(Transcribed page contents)
○ ○ ○ ○

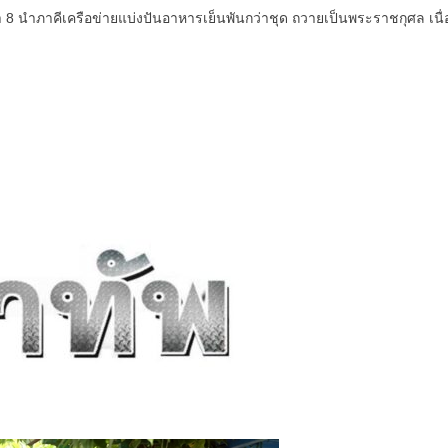
 นำภาคีเครือข่ายแบ่งปันอาหารเย็นพันกว่าชุด ถวายเป็นพระราชกุศล 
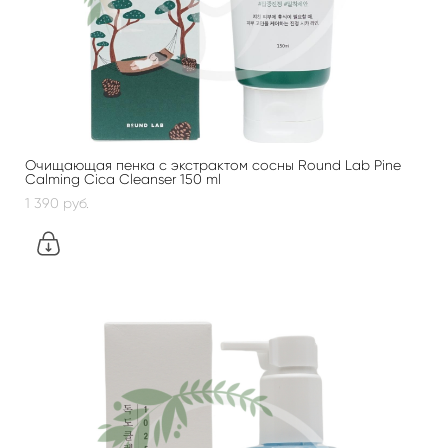
Очищающая пенка с экстрактом сосны Round Lab Pine
Calming Cica Cleanser 150 ml
1 390 pуб.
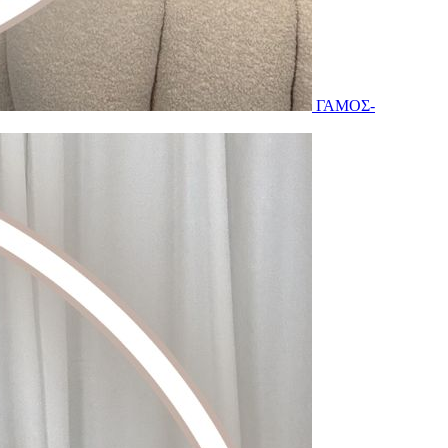
ΓΑΜΟΣ-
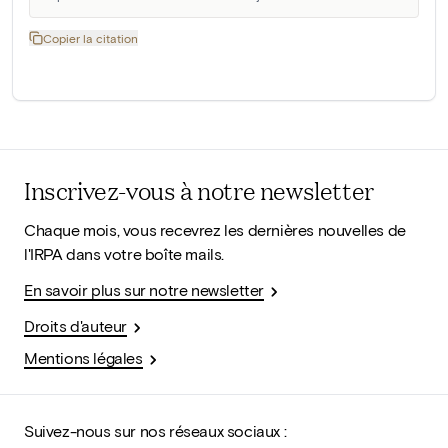
Copier la citation
Inscrivez-vous à notre newsletter
Chaque mois, vous recevrez les dernières nouvelles de
l'IRPA dans votre boîte mails.
En savoir plus sur notre newsletter
Droits d'auteur
Mentions légales
Suivez-nous sur nos réseaux sociaux :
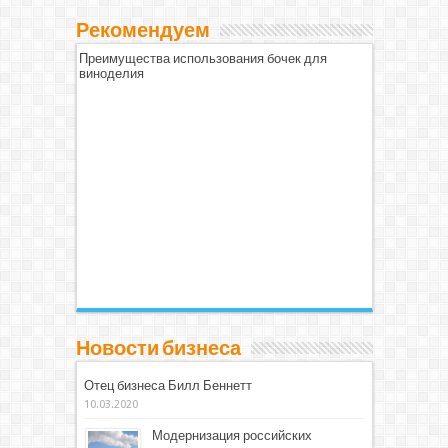
Рекомендуем
Преимущества использования бочек для
виноделия
Новости бизнеса
Отец бизнеса Билл Беннетт
10.03.2020
Модернизация российских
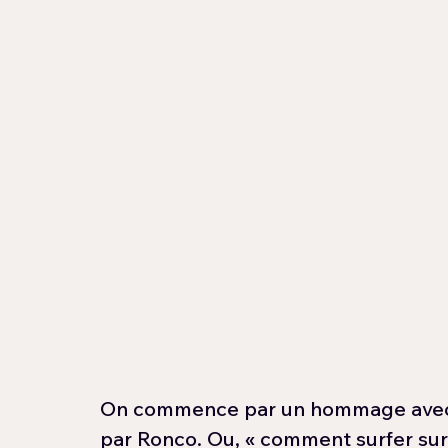
On commence par un hommage avec ce
par Ronco. Ou, « comment surfer sur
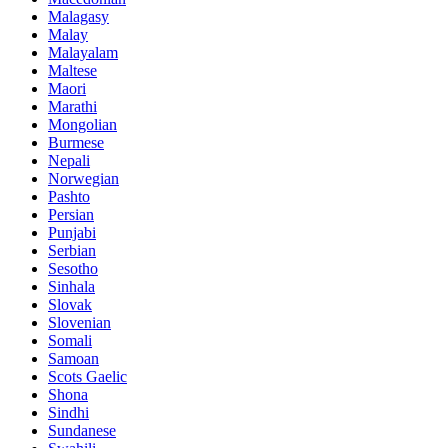
Malagasy
Malay
Malayalam
Maltese
Maori
Marathi
Mongolian
Burmese
Nepali
Norwegian
Pashto
Persian
Punjabi
Serbian
Sesotho
Sinhala
Slovak
Slovenian
Somali
Samoan
Scots Gaelic
Shona
Sindhi
Sundanese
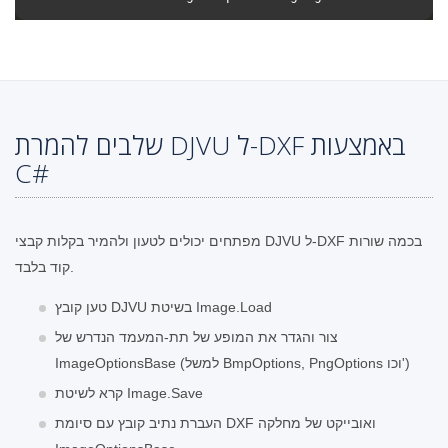
שלבים להמרת DJVU ל-DXF באמצעות
C#
מפתחים יכולים לטעון ולהמיר בקלות קבצי DJVU ל-DXF בכמה שורות
קוד בלבד.
טען קובץ DJVU בשיטת Image.Load
צור והגדר את המופע של תת-המעמד הנדרש של
ImageOptionsBase (למשל BmpOptions, PngOptions וכו')
קרא לשיטת Image.Save
העברת נתיב קובץ עם סיומת DXF ואובייקט של מחלקה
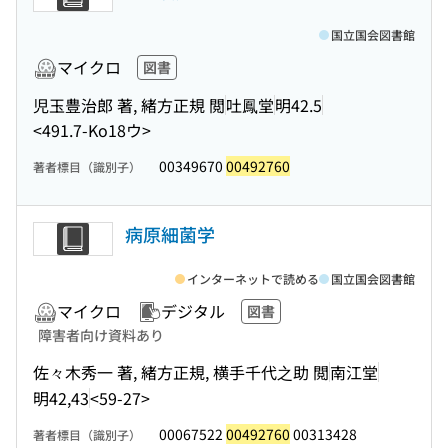
国立国会図書館
マイクロ
図書
児玉豊治郎 著, 緒方正規 閲
吐鳳堂
明42.5
<491.7-Ko18ウ>
00349670
00492760
著者標目（識別子）
病原細菌学
インターネットで読める
国立国会図書館
マイクロ
デジタル
図書
障害者向け資料あり
佐々木秀一 著, 緒方正規, 横手千代之助 閲
南江堂
明42,43
<59-27>
00067522
00492760
00313428
著者標目（識別子）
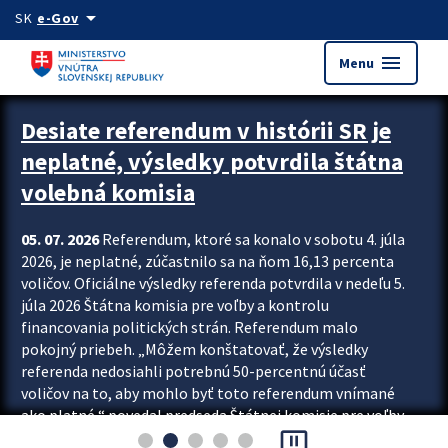
Preskocit na hlavný obsah
arrow_drop_down
SK
e-Gov
menu
Menu
Zastavit automatický posun upútavok
Desiate referendum v histórii SR je
neplatné, výsledky potvrdila štátna
volebná komisia
05. 07. 2026
Referendum, ktoré sa konalo v sobotu 4. júla
2026, je neplatné, zúčastnilo sa na ňom 16,13 percenta
voličov. Oficiálne výsledky referenda potvrdila v nedeľu 5.
júla 2026 Štátna komisia pre voľby a kontrolu
financovania politických strán. Referendum malo
pokojný priebeh. „Môžem konštatovať, že výsledky
referenda nedosiahli potrebnú 50-percentnú účasť
voličov na to, aby mohlo byť toto referendum vnímané
ako platné,“ povedal predseda Štátnej komisie pre voľby
pause_presentation
a kontrolu financovania politických...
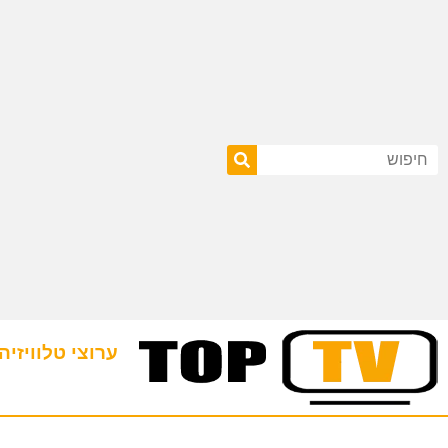
ערוצי טלוויזיה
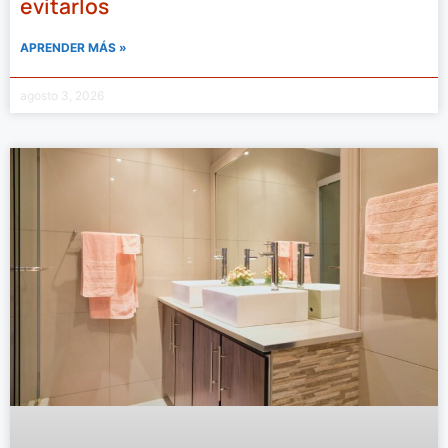
evitarlos
APRENDER MÁS »
agosto 3, 2026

○ ○ ○ ○

§ Exercise prompt:
I would like the lines from the one with "ערוצי טלוויזיה" through the last line of the data above retyped exactly, with pictures left out, please.

§ Task response:
ערוצי טלוויזיה
evitarlos
APRENDER MÁS »
agosto 3, 2026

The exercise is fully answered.